It’s February and love is in the air with Valentine’s Day just round the corner. February 7, celebrated worldwide as Rose Day officially marks the beginning of “Valentine’s Week”. However, roses can be presented to anyone from friends to family members to even co-workers. On Rose Day, surprise your near and dear ones with a beautiful rose – or a bunch of them – to make their day.
Red roses were used in many early cultures as decorations in wedding ceremonies and wedding attire.A red rose represents love, yellow rose symbolise friendship, and pure white roses are gifted to signal peace and affection, while pink roses are the perfect gifts for people you are grateful to. It was through this practice that, over the years, the red rose became known as a symbol of love and romance. The tradition of giving red roses as the strongest message of love is still practised today.
There is an amusing story concern to roses on the rose day. If closely follow the letters in “rose” if you will realise if the letters are arranged in a certain manner it will spell “Eros” who is celebrated as the God of love. The Greek mythology tells that red rose is the favourite flower of the Goddess Venus, who is written as the goddess of love.
On the Rose Day there is also charitable fund raising event held in the United Kingdom since 1912 by Alexandra Rose Charities.
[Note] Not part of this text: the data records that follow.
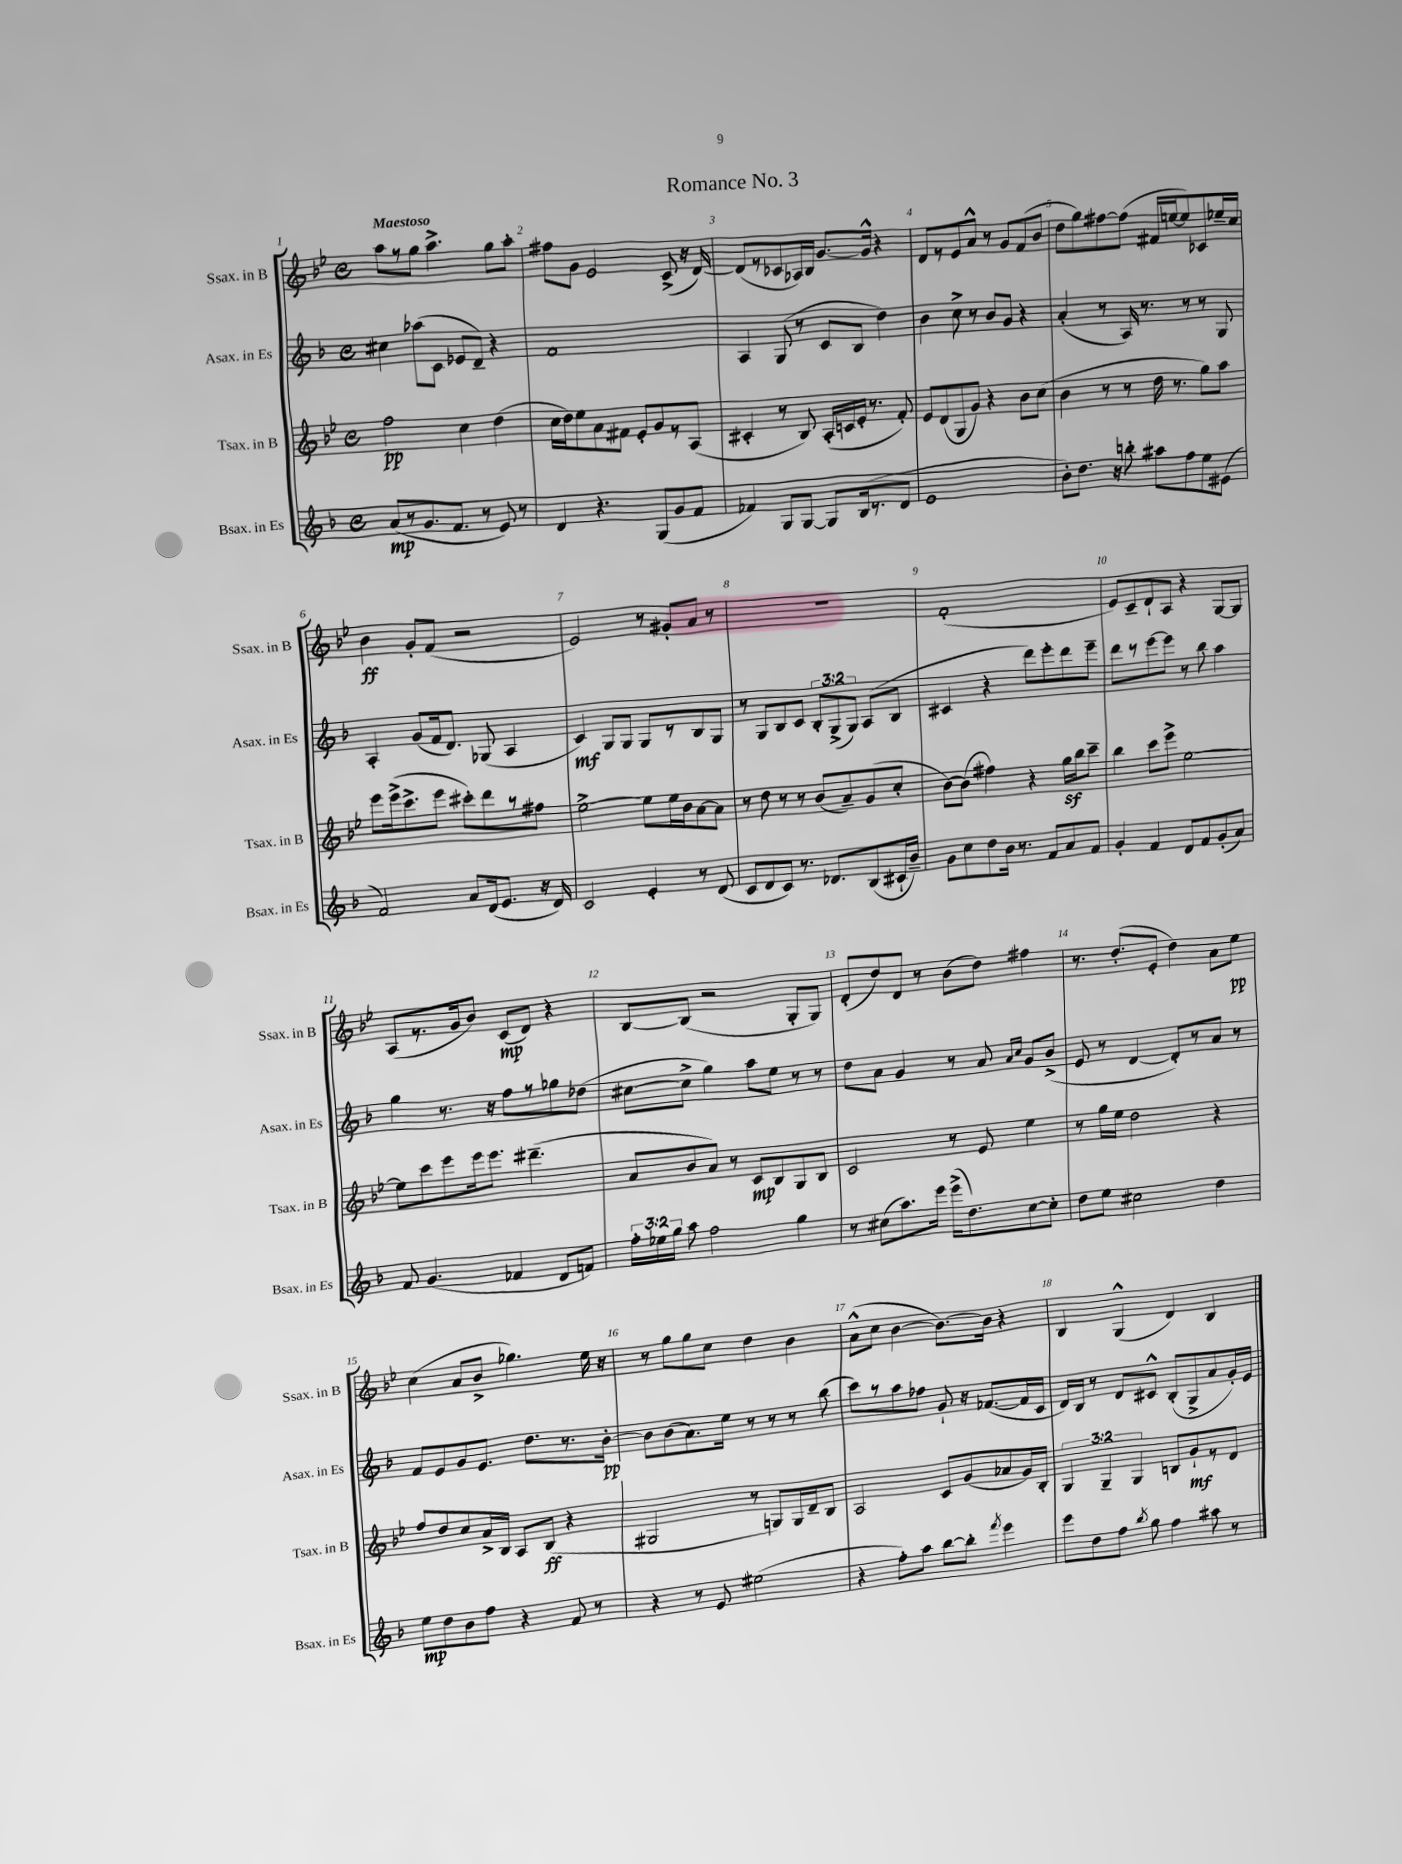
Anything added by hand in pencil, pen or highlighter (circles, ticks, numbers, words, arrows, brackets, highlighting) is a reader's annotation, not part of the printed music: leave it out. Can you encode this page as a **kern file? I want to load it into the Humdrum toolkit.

**kern	**dynam	**kern	**dynam	**kern	**dynam	**kern	**dynam
*part4	*part4	*part3	*part3	*part2	*part2	*part1	*part1
*staff4	*staff4	*staff3	*staff3	*staff2	*staff2	*staff1	*staff1
*I"Bsax. in Es	*	*I"Tsax. in B	*	*I"Asax. in Es	*	*I"Ssax. in B	*
*I'Bsax. in Es	*	*I'Tsax. in B	*	*I'Asax. in Es	*	*I'Ssax. in B	*
*clefG2	*	*clefG2	*	*clefG2	*	*clefG2	*
*k[b-]	*	*k[b-e-]	*	*k[b-]	*	*k[b-e-]	*
*M4/4	*	*M4/4	*	*M4/4	*	*M4/4	*
*met(c)	*	*met(c)	*	*met(c)	*	*met(c)	*
=1	=1	=1	=1	=1	=1	=1	=1
!	!	!	!	!	!	!LO:TX:a:B:t=Maestoso	!
(8a/L	mp	2ff\	pp	4cc#X\	.	8aa\L	.
8r	.	.	.	.	.	8r	.
8.g/	.	.	.	(8aa-X\L	.	8gg\J	.
.	.	.	.	8c\J	.	4.aa^\	.
8.f/J	.	.	.	.	.	.	.
.	.	4cc\	.	8e-X/L	.	.	.
8r	.	.	.	8d~/J)	.	.	.
8e/)	.	(4dd\	.	4r	.	8gg\L	.
8r	.	.	.	.	.	8aa'\J	.
=2	=2	=2	=2	=2	=2	=2	=2
4d/	.	16cc\LL	.	1f	.	8ff#X\L	.
.	.	16dd\J)	.	.	.	.	.
.	.	8ee-\	.	.	.	8g\J	.
4.r	.	8a\	.	.	.	2e-/	.
.	.	8f#X\J	.	.	.	.	.
.	.	8e-'/L	.	.	.	.	.
(8G/L	.	8g/	.	.	.	.	.
8g/	.	8r	.	.	.	(8c^/	.
8f/J	.	(8A/J	.	.	.	16r	.
.	.	.	.	.	.	[16d/)	.
=3	=3	=3	=3	=3	=3	=3	=3
4f-X/)	.	4c#X'/	.	4A/	.	(8d/L]	.
.	.	.	.	.	.	8r	.
8G/L	.	8r	.	(8G/	.	8c-X/	.
[8G/J	.	8B-/)	.	8r	.	16A-X/L)	.
.	.	.	.	.	.	16B-/JJ	.
8G/L]	.	(16A'/LL	.	8c/L	.	[8.g/L	.
.	.	16cn/	.	.	.	.	.
(16B-/k	.	16e-'/JJ	.	8B-/J	.	.	.
8.r	.	8.r	.	.	.	16g^^/Jk]	.
.	.	.	.	4dd\)	.	4r	.
8d/J	.	8f'/)	.	.	.	.	.
=4	=4	=4	=4	=4	=4	=4	=4
1e	.	8e-/L	.	4b-\	.	8d/L	.
.	.	(8d/	.	.	.	8r	.
.	.	8G/	.	8cc^\	.	8e-/	.
.	.	8g/J)	.	8r	.	8a^^/J	.
.	.	4r	.	8b-/L	.	8r	.
.	.	.	.	8g/J	.	8g/L	.
.	.	8b-\L	.	4r	.	(8f/	.
.	.	(8cc\J	.	.	.	8b-/J	.
=5	=5	=5	=5	=5	=5	=5	=5
8b-'\L)	.	4b-\	.	(4a'/	.	8dd\L	.
8.dd\J	.	.	.	.	.	8gg\)	.
.	.	8r	.	8r	.	[8ff#X\	.
16r	.	.	.	.	.	.	.
8bbn'\	.	8r	.	16A/)	.	(8ff#\J]	.
.	.	.	.	8.r	.	.	.
8aa#X\L	.	16dd\	.	.	.	16f#X/LL	.
.	.	8.r	.	.	.	[16een/J	.
8ff\	.	.	.	8r	.	8ee/])	.
8ee\	.	8gg\L)	.	8r	.	8c-X/	.
(8e#X\J	.	8aa\J	.	8G/	.	16ee-X~/L	.
.	.	.	.	.	.	16cc/JJ	.
!!LO:LB:g=z
=6	=6	=6	=6	=6	=6	=6	=6
2f/)	.	8eee-\L	.	4A'/	.	4b-\	ff
.	.	(16eee-^\k	.	.	.	.	.
.	.	8.ccc^\	.	.	.	.	.
.	.	.	.	(8g/L	.	8g'/L	.
.	.	8eee-\J	.	16f/k	.	(8f/J	.
.	.	.	.	8.d/J)	.	.	.
8a/L	.	8ccc#X'\L)	.	.	.	2r	.
(16d/k	.	8ddd\	.	(8G-X/	.	.	.
8.e/J	.	.	.	.	.	.	.
.	.	8r	.	4A/	.	.	.
16r	.	8ff#X\J	.	.	.	.	.
16d/)	.	.	.	.	.	.	.
=7	=7	=7	=7	=7	=7	=7	=7
2c/	.	[2ee-^\	.	4c/)	mf	2e-/)	.
.	.	.	.	8G/L	.	.	.
.	.	.	.	8G/J	.	.	.
4e'/	.	8ee-\L]	.	8G/L	.	8r	.
.	.	16ee-\L	.	8r	.	8g#X'/L	.
.	.	16b-\J	.	.	.	.	.
8r	.	[8a\	.	8B-/	.	8a/J	.
(8d/	.	8a\J]	.	8G/J	.	8r	.
=8	=8	=8	=8	=8	=8	=8	=8
8c/L	.	8r	.	8r	.	1r	.
8d/	.	8dd\	.	8G/L	.	.	.
8c/J)	.	8r	.	8B-/	.	.	.
8.r	.	8r	.	8c/J	.	.	.
.	.	(8b-/L	.	12B-'/L	.	.	.
8.d-X/L	.	.	.	.	.	.	.
.	.	.	.	(12G^/	.	.	.
.	.	8a~/)	.	.	.	.	.
.	.	.	.	12G/J)	.	.	.
(8B-/	.	(8g/	.	(8A/L	.	.	.
16c#X`/L	.	8cc'/J	.	8B-/J	.	.	.
16b-~/JJ)	.	.	.	.	.	.	.
=9	=9	=9	=9	=9	=9	=9	=9
8g\L	.	[8b-\L)	.	4c#X/	.	(1f'	.
8cc\	.	(8b-\J]	.	.	.	.	.
8dd\	.	4ff#X\)	.	4r	.	.	.
16b-\Jk	.	.	.	.	.	.	.
8.r	.	.	.	.	.	.	.
.	.	4r	.	8ddd\L)	.	.	.
8f/L	.	.	.	8eee'\	.	.	.
8a/	.	16ggz\LL	.	8ddd\	.	.	.
.	.	16bb-\J	.	.	.	.	.
8f/J	.	8ccc~\J	.	8eee~\J	.	.	.
=10	=10	=10	=10	=10	=10	=10	=10
4g'/	.	4bb-\	.	8ddd\L	.	8e-/L)	.
.	.	.	.	8r	.	8c~/	.
4f/	.	8ccc\L	.	[8eee\	.	8d`/	.
.	.	8eee-^\J	.	8eee\J]	.	8A/J	.
8d/L	.	[2ee-\	.	8r	.	4r	.
8f/	.	.	.	8bb-\	.	.	.
(8g'/	.	.	.	4aa\	.	[8G/L	.
8a/J)	.	.	.	.	.	8G/J]	.
!!LO:LB:g=z
=11	=11	=11	=11	=11	=11	=11	=11
8f/	.	8ee-\L]	.	4gg\	.	(8A/L	.
(4.g/	.	8ccc\	.	.	.	8.r	.
.	.	8eee-\	.	8.r	.	.	.
.	.	.	.	.	.	16g/k	.
.	.	16eee-\k	.	.	.	8b-/J)	.
.	.	8.eee-\J	.	16r	.	.	.
4f-X/	.	.	.	8ff\L	.	(8c/L	mp
.	.	(4.ddd#X~\	.	8r	.	8d/J)	.
8d/L	.	.	.	8gg-X\	.	4r	.
8fn/J)	.	.	.	(8dd-X\J	.	.	.
=12	=12	=12	=12	=12	=12	=12	=12
24ff'\LL	.	8a/L	.	[8cc#X\L	.	[8B-/L	.
24ee-X\	.	.	.	.	.	.	.
24gg\JJ	.	.	.	.	.	.	.
8aa\	.	8b-/	.	8cc#^\J]	.	(8B-/J]	.
2ff\	.	8a/J)	.	4gg\)	.	2r	.
.	.	8r	.	.	.	.	.
.	.	8c/L	mp	8aa\L	.	.	.
.	.	8B-/	.	8ee\J	.	.	.
4gg\	.	8G/	.	8r	.	8G'/L	.
.	.	8B-/J	.	8r	.	8G/J)	.
=13	=13	=13	=13	=13	=13	=13	=13
8r	.	2c/	.	8dd\L	.	(8d'/L	.
(8cc#X\L	.	.	.	8a\J	.	8dd/)	.
8.aa\)	.	.	.	4g/	.	8d/J	.
.	.	.	.	.	.	8r	.
16eee\Jk	.	.	.	.	.	.	.
(16eee^\KL	.	8r	.	8r	.	(8b-\L	.
8.dd\)	.	.	.	.	.	.	.
.	.	8e-/	.	8a/	.	8dd\J)	.
.	.	.	.	16qqa/LL	.	.	.
.	.	.	.	16qqcc/JJ	.	.	.
[8cc#\	.	4ee-\	.	8g/L	.	4ff#X\	.
8cc#'\J]	.	.	.	(8b-^/J	.	.	.
=14	=14	=14	=14	=14	=14	=14	=14
8dd\L	.	8r	.	8e/	.	8.r	.
8ee\J	.	16gg\LL	.	8r	.	.	.
.	.	16ee-\JJ	.	.	.	(8.dd'/L	.
2cc#X\	.	2dd\	.	[4d/	.	.	.
.	.	.	.	.	.	8e-'/J	.
.	.	.	.	8d'/L])	.	4dd\)	.
.	.	.	.	8r	.	.	.
4dd\	.	4r	.	8a/J	.	8a\L	.
.	.	.	.	8r	.	8ee-\J	pp
!!LO:LB:g=z
=15	=15	=15	=15	=15	=15	=15	=15
8ee\L	mp	8ff/L	.	8f/L	.	(4cc\	.
8dd\	.	8dd/	.	8e/	.	.	.
8b-\	.	8cc/	.	8g/	.	8a/L	.
8ff\J	.	16a^/L	.	8.e/J	.	8b-^/J	.
.	.	16B-/JJ	.	.	.	.	.
4r	.	8A/L	.	.	.	4.gg-X\)	.
.	.	.	.	8.dd\L	.	.	.
.	.	(8B-/J	ff	.	.	.	.
8f/	.	4r	.	8.r	.	.	.
8r	.	.	.	.	.	16ee-\	.
.	.	.	.	[16b-'\Jk	pp	16r	.
=16	=16	=16	=16	=16	=16	=16	=16
4r	.	2G#X/	.	8b-\L]	.	8r	.
.	.	.	.	(8b-\	.	8gg\L	.
8r	.	.	.	8.a\)	.	8gg\	.
8e/	.	.	.	.	.	8cc\J	.
.	.	.	.	16ee\Jk	.	.	.
(2ee#X\	.	8r	.	8r	.	4dd\	.
.	.	8Gn/L)	.	8r	.	.	.
.	.	16G/L	.	8r	.	4b-\	.
.	.	16d~/J	.	.	.	.	.
.	.	8B-/J	.	(8bb-\	.	.	.
=17	=17	=17	=17	=17	=17	=17	=17
4r	.	2A/	.	8ccc\L)	.	(8a^^\L	.
.	.	.	.	8r	.	8cc\J	.
8ff'\L)	.	.	.	8aa\	.	[4b-\	.
8aa\J	.	.	.	8ff-X\J	.	.	.
[8bb-\L	.	8c/L	.	8g`/	.	8.b-\L_)	.
8bb-'\J]	.	(8g/	.	16r	.	.	.
.	.	.	.	([8.f-X/L	.	16b-\Jk]	.
8qfff/	.	.	.	.	.	.	.
4eee\	.	8a-X/	.	.	.	4r	.
.	.	16g/L)	.	16f-/L]	.	.	.
.	.	16B-'/JJ	.	16c/JJ	.	.	.
=18	=18	=18	=18	=18	=18	=18	=18
8eee\L	.	6G/	.	16d/LL)	.	4B-/	.
.	.	.	.	16B-/JJ	.	.	.
8dd\	.	.	.	8r	.	.	.
.	.	6G~/	.	.	.	.	.
8ff\J	.	.	.	8d/L	.	(4G^^/	.
.	.	6G/	.	.	.	.	.
8qbb-/	.	.	.	.	.	.	.
8gg\	.	.	.	8c#X^^/J	.	.	.
4ff\	.	8Bn/L	.	(8B-'/L	.	4d/)	.
.	.	8g`/	mf	8G^/	.	.	.
8aa#X\	.	8r	.	8a/	.	4B-/	.
8r	.	8d/J	.	16g'/L)	.	.	.
.	.	.	.	16e/JJ	.	.	.
==	==	==	==	==	==	==	==
*-	*-	*-	*-	*-	*-	*-	*-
It was first launched on the 50th anniversary of the arrival of Queen Alexandra from her native Denmark to the United Kingdom. The Queen requested that the anniversary be marked by the sale of roses in London to raise funds for her favourite charities.The day was to be called “Alexandra Rose Day”, and the initial drive swept Londoners off their feet. The first event raised £32,000 (the equivalent of almost £2 million in 2002 money). The funds raised were a great benefit to hospitals, and the annual drive became an institution.